Like many of us, there are times in my life when grief arrives uninvited. Losing a beloved family member can’t be processed overnight, even when we consciously accept that this is life’s natural order.
Everyone born will one day leave – that’s beyond our control. No matter how prepared we try to be, when the moment comes, the pain hits hard. That’s when we look for anchors—often small, personal ways—to not erase the loss but make it bearable. We simply try to survive the next minute, the next hour, while wondering how the sun can rise as usual when everything feels so different.
Two of Us in the Pain
During my current grief, having someone by my side who felt exactly the same made all the difference. We understood each other without words and supported each other deeply. We allowed ourselves to cry anytime, anywhere—even in the middle of daily routines or busy streets. A long hug, a few kind words, and the sure knowledge that we were there for each other became incredibly strong lifelines.
Interestingly and thankfully, we never broke down at the same time. When one of us was overwhelmed by sobs, the other kept up with household tasks and phone calls. This way, we took turns holding space for our pain. It felt like an invisible support that let us freely release our feelings whenever and wherever needed.

Escaping Reality: Books and Friends
Another refuge for me was reading. I chose books that could pull me out of the present—not to forget the pain (that wasn’t possible), but to shift my focus for a moment. Diving into the pages quiets the ache briefly, giving a chance to breathe.
My friends’ support was also a huge source of strength. A message or a kind thought was enough—no need for big words or get-togethers. Some I didn’t even meet in person, but I felt their presence. With others, I craved connection. I allowed myself to be with those I wanted and didn’t feel pressured to please anyone.

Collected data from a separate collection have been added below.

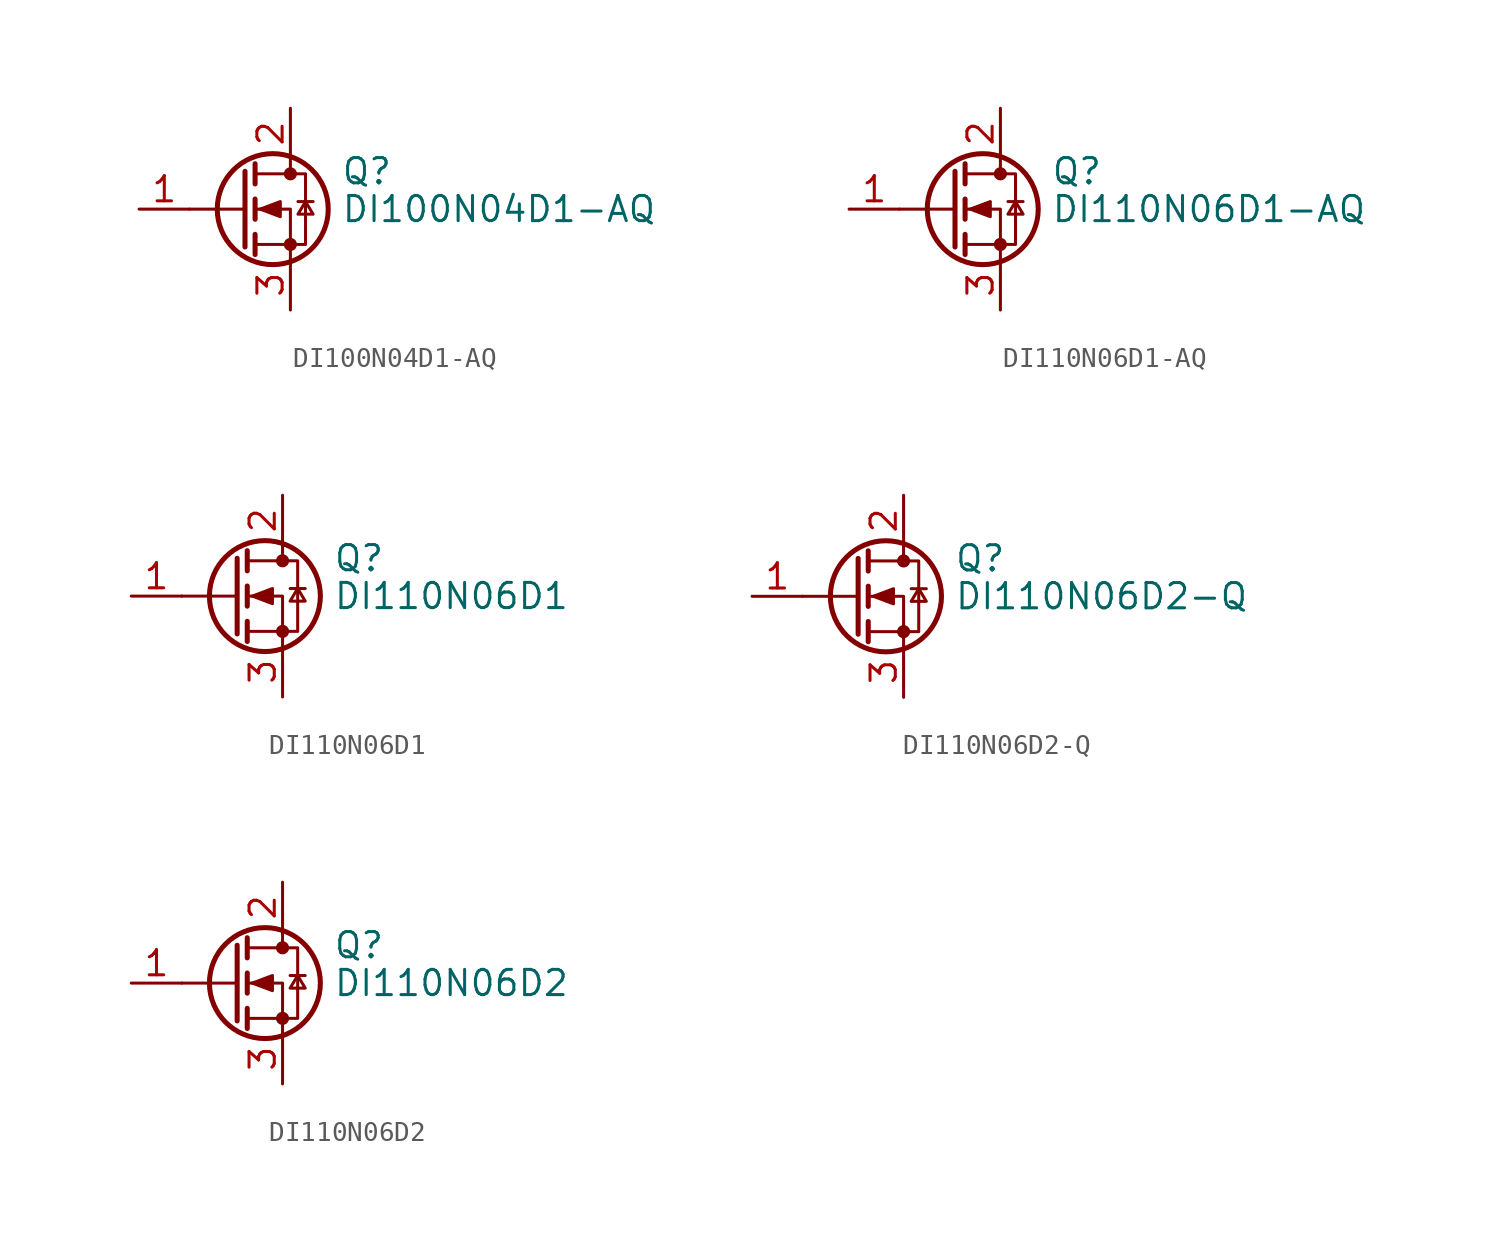
<source format=kicad_sym>
(kicad_symbol_lib
  (version 20241209)
  (generator "kicad_symbol_editor")
  (generator_version "9.0")
  (symbol "DI100N04D1-AQ"
    (pin_names
      (offset 0)
      (hide yes))
    (property "Reference" "Q"
      (at 5.08 1.905 0)
      (effects (font (size 1.27 1.27)) (justify left)))
    (property "Value" "DI100N04D1-AQ"
      (at 5.08 0 0)
      (effects (font (size 1.27 1.27)) (justify left)))
    (symbol "DI100N04D1-AQ_0_1"
      (polyline (pts (xy 0.254 1.905) (xy 0.254 -1.905)) (stroke (width 0.254) (type default)) (fill (type none)))
      (polyline (pts (xy 0.254 0) (xy -2.54 0)) (stroke (width 0) (type default)) (fill (type none)))
      (polyline (pts (xy 0.762 2.286) (xy 0.762 1.27)) (stroke (width 0.254) (type default)) (fill (type none)))
      (polyline (pts (xy 0.762 0.508) (xy 0.762 -0.508)) (stroke (width 0.254) (type default)) (fill (type none)))
      (polyline (pts (xy 0.762 -1.27) (xy 0.762 -2.286)) (stroke (width 0.254) (type default)) (fill (type none)))
      (polyline (pts (xy 0.762 -1.778) (xy 3.302 -1.778) (xy 3.302 1.778) (xy 0.762 1.778)) (stroke (width 0) (type default)) (fill (type none)))
      (polyline (pts (xy 1.016 0) (xy 2.032 0.381) (xy 2.032 -0.381) (xy 1.016 0)) (stroke (width 0) (type default)) (fill (type outline)))
      (circle (center 1.651 0) (radius 2.794) (stroke (width 0.254) (type default)) (fill (type none)))
      (polyline (pts (xy 2.54 2.54) (xy 2.54 1.778)) (stroke (width 0) (type default)) (fill (type none)))
      (circle (center 2.54 1.778) (radius 0.254) (stroke (width 0) (type default)) (fill (type outline)))
      (circle (center 2.54 -1.778) (radius 0.254) (stroke (width 0) (type default)) (fill (type outline)))
      (polyline (pts (xy 2.54 -2.54) (xy 2.54 0) (xy 0.762 0)) (stroke (width 0) (type default)) (fill (type none)))
      (polyline (pts (xy 2.921 0.381) (xy 3.683 0.381)) (stroke (width 0) (type default)) (fill (type none)))
      (polyline (pts (xy 3.302 0.381) (xy 2.921 -0.254) (xy 3.683 -0.254) (xy 3.302 0.381)) (stroke (width 0) (type default)) (fill (type none))))
    (symbol "DI100N04D1-AQ_1_1"
      (pin input line (at -5.08 0 0) (length 2.54) (name "G" (effects (font (size 1.27 1.27)))) (number "1" (effects (font (size 1.27 1.27)))))
      (pin passive line (at 2.54 5.08 270) (length 2.54) (name "D" (effects (font (size 1.27 1.27)))) (number "2" (effects (font (size 1.27 1.27)))))
      (pin passive line (at 2.54 -5.08 90) (length 2.54) (name "S" (effects (font (size 1.27 1.27)))) (number "3" (effects (font (size 1.27 1.27)))))))
  (symbol "DI110N06D1-AQ"
    (pin_names
      (offset 0)
      (hide yes))
    (property "Reference" "Q"
      (at 5.08 1.905 0)
      (effects (font (size 1.27 1.27)) (justify left)))
    (property "Value" "DI110N06D1-AQ"
      (at 5.08 0 0)
      (effects (font (size 1.27 1.27)) (justify left)))
    (symbol "DI110N06D1-AQ_0_1"
      (polyline (pts (xy 0.254 1.905) (xy 0.254 -1.905)) (stroke (width 0.254) (type default)) (fill (type none)))
      (polyline (pts (xy 0.254 0) (xy -2.54 0)) (stroke (width 0) (type default)) (fill (type none)))
      (polyline (pts (xy 0.762 2.286) (xy 0.762 1.27)) (stroke (width 0.254) (type default)) (fill (type none)))
      (polyline (pts (xy 0.762 0.508) (xy 0.762 -0.508)) (stroke (width 0.254) (type default)) (fill (type none)))
      (polyline (pts (xy 0.762 -1.27) (xy 0.762 -2.286)) (stroke (width 0.254) (type default)) (fill (type none)))
      (polyline (pts (xy 0.762 -1.778) (xy 3.302 -1.778) (xy 3.302 1.778) (xy 0.762 1.778)) (stroke (width 0) (type default)) (fill (type none)))
      (polyline (pts (xy 1.016 0) (xy 2.032 0.381) (xy 2.032 -0.381) (xy 1.016 0)) (stroke (width 0) (type default)) (fill (type outline)))
      (circle (center 1.651 0) (radius 2.794) (stroke (width 0.254) (type default)) (fill (type none)))
      (polyline (pts (xy 2.54 2.54) (xy 2.54 1.778)) (stroke (width 0) (type default)) (fill (type none)))
      (circle (center 2.54 1.778) (radius 0.254) (stroke (width 0) (type default)) (fill (type outline)))
      (circle (center 2.54 -1.778) (radius 0.254) (stroke (width 0) (type default)) (fill (type outline)))
      (polyline (pts (xy 2.54 -2.54) (xy 2.54 0) (xy 0.762 0)) (stroke (width 0) (type default)) (fill (type none)))
      (polyline (pts (xy 2.921 0.381) (xy 3.683 0.381)) (stroke (width 0) (type default)) (fill (type none)))
      (polyline (pts (xy 3.302 0.381) (xy 2.921 -0.254) (xy 3.683 -0.254) (xy 3.302 0.381)) (stroke (width 0) (type default)) (fill (type none))))
    (symbol "DI110N06D1-AQ_1_1"
      (pin input line (at -5.08 0 0) (length 2.54) (name "G" (effects (font (size 1.27 1.27)))) (number "1" (effects (font (size 1.27 1.27)))))
      (pin passive line (at 2.54 5.08 270) (length 2.54) (name "D" (effects (font (size 1.27 1.27)))) (number "2" (effects (font (size 1.27 1.27)))))
      (pin passive line (at 2.54 -5.08 90) (length 2.54) (name "S" (effects (font (size 1.27 1.27)))) (number "3" (effects (font (size 1.27 1.27)))))))
  (symbol "DI110N06D1"
    (pin_names
      (offset 0)
      (hide yes))
    (property "Reference" "Q"
      (at 5.08 1.905 0)
      (effects (font (size 1.27 1.27)) (justify left)))
    (property "Value" "DI110N06D1"
      (at 5.08 0 0)
      (effects (font (size 1.27 1.27)) (justify left)))
    (symbol "DI110N06D1_0_1"
      (polyline (pts (xy 0.254 1.905) (xy 0.254 -1.905)) (stroke (width 0.254) (type default)) (fill (type none)))
      (polyline (pts (xy 0.254 0) (xy -2.54 0)) (stroke (width 0) (type default)) (fill (type none)))
      (polyline (pts (xy 0.762 2.286) (xy 0.762 1.27)) (stroke (width 0.254) (type default)) (fill (type none)))
      (polyline (pts (xy 0.762 0.508) (xy 0.762 -0.508)) (stroke (width 0.254) (type default)) (fill (type none)))
      (polyline (pts (xy 0.762 -1.27) (xy 0.762 -2.286)) (stroke (width 0.254) (type default)) (fill (type none)))
      (polyline (pts (xy 0.762 -1.778) (xy 3.302 -1.778) (xy 3.302 1.778) (xy 0.762 1.778)) (stroke (width 0) (type default)) (fill (type none)))
      (polyline (pts (xy 1.016 0) (xy 2.032 0.381) (xy 2.032 -0.381) (xy 1.016 0)) (stroke (width 0) (type default)) (fill (type outline)))
      (circle (center 1.651 0) (radius 2.794) (stroke (width 0.254) (type default)) (fill (type none)))
      (polyline (pts (xy 2.54 2.54) (xy 2.54 1.778)) (stroke (width 0) (type default)) (fill (type none)))
      (circle (center 2.54 1.778) (radius 0.254) (stroke (width 0) (type default)) (fill (type outline)))
      (circle (center 2.54 -1.778) (radius 0.254) (stroke (width 0) (type default)) (fill (type outline)))
      (polyline (pts (xy 2.54 -2.54) (xy 2.54 0) (xy 0.762 0)) (stroke (width 0) (type default)) (fill (type none)))
      (polyline (pts (xy 2.921 0.381) (xy 3.683 0.381)) (stroke (width 0) (type default)) (fill (type none)))
      (polyline (pts (xy 3.302 0.381) (xy 2.921 -0.254) (xy 3.683 -0.254) (xy 3.302 0.381)) (stroke (width 0) (type default)) (fill (type none))))
    (symbol "DI110N06D1_1_1"
      (pin input line (at -5.08 0 0) (length 2.54) (name "G" (effects (font (size 1.27 1.27)))) (number "1" (effects (font (size 1.27 1.27)))))
      (pin passive line (at 2.54 5.08 270) (length 2.54) (name "D" (effects (font (size 1.27 1.27)))) (number "2" (effects (font (size 1.27 1.27)))))
      (pin passive line (at 2.54 -5.08 90) (length 2.54) (name "S" (effects (font (size 1.27 1.27)))) (number "3" (effects (font (size 1.27 1.27)))))))
  (symbol "DI110N06D2-Q"
    (pin_names
      (offset 0)
      (hide yes))
    (property "Reference" "Q"
      (at 5.08 1.905 0)
      (effects (font (size 1.27 1.27)) (justify left)))
    (property "Value" "DI110N06D2-Q"
      (at 5.08 0 0)
      (effects (font (size 1.27 1.27)) (justify left)))
    (symbol "DI110N06D2-Q_0_1"
      (polyline (pts (xy 0.254 1.905) (xy 0.254 -1.905)) (stroke (width 0.254) (type default)) (fill (type none)))
      (polyline (pts (xy 0.254 0) (xy -2.54 0)) (stroke (width 0) (type default)) (fill (type none)))
      (polyline (pts (xy 0.762 2.286) (xy 0.762 1.27)) (stroke (width 0.254) (type default)) (fill (type none)))
      (polyline (pts (xy 0.762 0.508) (xy 0.762 -0.508)) (stroke (width 0.254) (type default)) (fill (type none)))
      (polyline (pts (xy 0.762 -1.27) (xy 0.762 -2.286)) (stroke (width 0.254) (type default)) (fill (type none)))
      (polyline (pts (xy 0.762 -1.778) (xy 3.302 -1.778) (xy 3.302 1.778) (xy 0.762 1.778)) (stroke (width 0) (type default)) (fill (type none)))
      (polyline (pts (xy 1.016 0) (xy 2.032 0.381) (xy 2.032 -0.381) (xy 1.016 0)) (stroke (width 0) (type default)) (fill (type outline)))
      (circle (center 1.651 0) (radius 2.794) (stroke (width 0.254) (type default)) (fill (type none)))
      (polyline (pts (xy 2.54 2.54) (xy 2.54 1.778)) (stroke (width 0) (type default)) (fill (type none)))
      (circle (center 2.54 1.778) (radius 0.254) (stroke (width 0) (type default)) (fill (type outline)))
      (circle (center 2.54 -1.778) (radius 0.254) (stroke (width 0) (type default)) (fill (type outline)))
      (polyline (pts (xy 2.54 -2.54) (xy 2.54 0) (xy 0.762 0)) (stroke (width 0) (type default)) (fill (type none)))
      (polyline (pts (xy 2.921 0.381) (xy 3.683 0.381)) (stroke (width 0) (type default)) (fill (type none)))
      (polyline (pts (xy 3.302 0.381) (xy 2.921 -0.254) (xy 3.683 -0.254) (xy 3.302 0.381)) (stroke (width 0) (type default)) (fill (type none))))
    (symbol "DI110N06D2-Q_1_1"
      (pin input line (at -5.08 0 0) (length 2.54) (name "G" (effects (font (size 1.27 1.27)))) (number "1" (effects (font (size 1.27 1.27)))))
      (pin passive line (at 2.54 5.08 270) (length 2.54) (name "D" (effects (font (size 1.27 1.27)))) (number "2" (effects (font (size 1.27 1.27)))))
      (pin passive line (at 2.54 -5.08 90) (length 2.54) (name "S" (effects (font (size 1.27 1.27)))) (number "3" (effects (font (size 1.27 1.27)))))))
  (symbol "DI110N06D2"
    (pin_names
      (offset 0)
      (hide yes))
    (property "Reference" "Q"
      (at 5.08 1.905 0)
      (effects (font (size 1.27 1.27)) (justify left)))
    (property "Value" "DI110N06D2"
      (at 5.08 0 0)
      (effects (font (size 1.27 1.27)) (justify left)))
    (symbol "DI110N06D2_0_1"
      (polyline (pts (xy 0.254 1.905) (xy 0.254 -1.905)) (stroke (width 0.254) (type default)) (fill (type none)))
      (polyline (pts (xy 0.254 0) (xy -2.54 0)) (stroke (width 0) (type default)) (fill (type none)))
      (polyline (pts (xy 0.762 2.286) (xy 0.762 1.27)) (stroke (width 0.254) (type default)) (fill (type none)))
      (polyline (pts (xy 0.762 0.508) (xy 0.762 -0.508)) (stroke (width 0.254) (type default)) (fill (type none)))
      (polyline (pts (xy 0.762 -1.27) (xy 0.762 -2.286)) (stroke (width 0.254) (type default)) (fill (type none)))
      (polyline (pts (xy 0.762 -1.778) (xy 3.302 -1.778) (xy 3.302 1.778) (xy 0.762 1.778)) (stroke (width 0) (type default)) (fill (type none)))
      (polyline (pts (xy 1.016 0) (xy 2.032 0.381) (xy 2.032 -0.381) (xy 1.016 0)) (stroke (width 0) (type default)) (fill (type outline)))
      (circle (center 1.651 0) (radius 2.794) (stroke (width 0.254) (type default)) (fill (type none)))
      (polyline (pts (xy 2.54 2.54) (xy 2.54 1.778)) (stroke (width 0) (type default)) (fill (type none)))
      (circle (center 2.54 1.778) (radius 0.254) (stroke (width 0) (type default)) (fill (type outline)))
      (circle (center 2.54 -1.778) (radius 0.254) (stroke (width 0) (type default)) (fill (type outline)))
      (polyline (pts (xy 2.54 -2.54) (xy 2.54 0) (xy 0.762 0)) (stroke (width 0) (type default)) (fill (type none)))
      (polyline (pts (xy 2.921 0.381) (xy 3.683 0.381)) (stroke (width 0) (type default)) (fill (type none)))
      (polyline (pts (xy 3.302 0.381) (xy 2.921 -0.254) (xy 3.683 -0.254) (xy 3.302 0.381)) (stroke (width 0) (type default)) (fill (type none))))
    (symbol "DI110N06D2_1_1"
      (pin input line (at -5.08 0 0) (length 2.54) (name "G" (effects (font (size 1.27 1.27)))) (number "1" (effects (font (size 1.27 1.27)))))
      (pin passive line (at 2.54 5.08 270) (length 2.54) (name "D" (effects (font (size 1.27 1.27)))) (number "2" (effects (font (size 1.27 1.27)))))
      (pin passive line (at 2.54 -5.08 90) (length 2.54) (name "S" (effects (font (size 1.27 1.27)))) (number "3" (effects (font (size 1.27 1.27))))))))
</source>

I Experienced How Grief Comes in Waves
I’d read a lot about grief and its stages before, and now I truly see it’s not a straight path. We drift between phases. One day we seem to accept the unchangeable, the next we’re hit by doubt, anger, or blame. I remember realizing I was "bargaining"—though I didn’t even know with whom—and those inner dialogues swallowed me for days. All I felt was the desperate wish to get them back, no matter the cost. Recognizing this helped me move forward.
Above all, I never rushed myself. Looking back, I see clearly that grief’s pace can’t be controlled, and every feeling has its place: anger, sadness, relief. There’s no "right" way to grieve—only what works for each of us.
Love Doesn’t Disappear, It Just Changes Form
The thought that helped me most was this: even if we don’t know for sure what happens after death, it’s comforting to look at it from any angle. If there’s an afterlife, the one I lost is surely in the best place. If there isn’t, then they no longer feel anything—the pain and absence live only in me, and I’m the one who must face it, not them. Either way, it’s up to me how long I hold on to suffering and stay stuck in loss. Grief, as natural as it is, ultimately is about how we handle the immeasurable, irreplaceable absence of someone we love.
One thing I’m sure of: time really helps. It doesn’t erase memories but transforms them. Slowly, memories fill the space left by absence—those beautiful moments we shared, and there are countless. When I think about how much we loved each other, I’m certain they would want me to be happy and carry forward all the good they gave me.
Maybe this is the deepest message of grief for me: love doesn’t fade, it just changes shape. It becomes presence in silence, a scent in morning light, a gentle breeze in the forest, a sudden memory in the most unexpected moment. And in this realization lies everything we need to survive.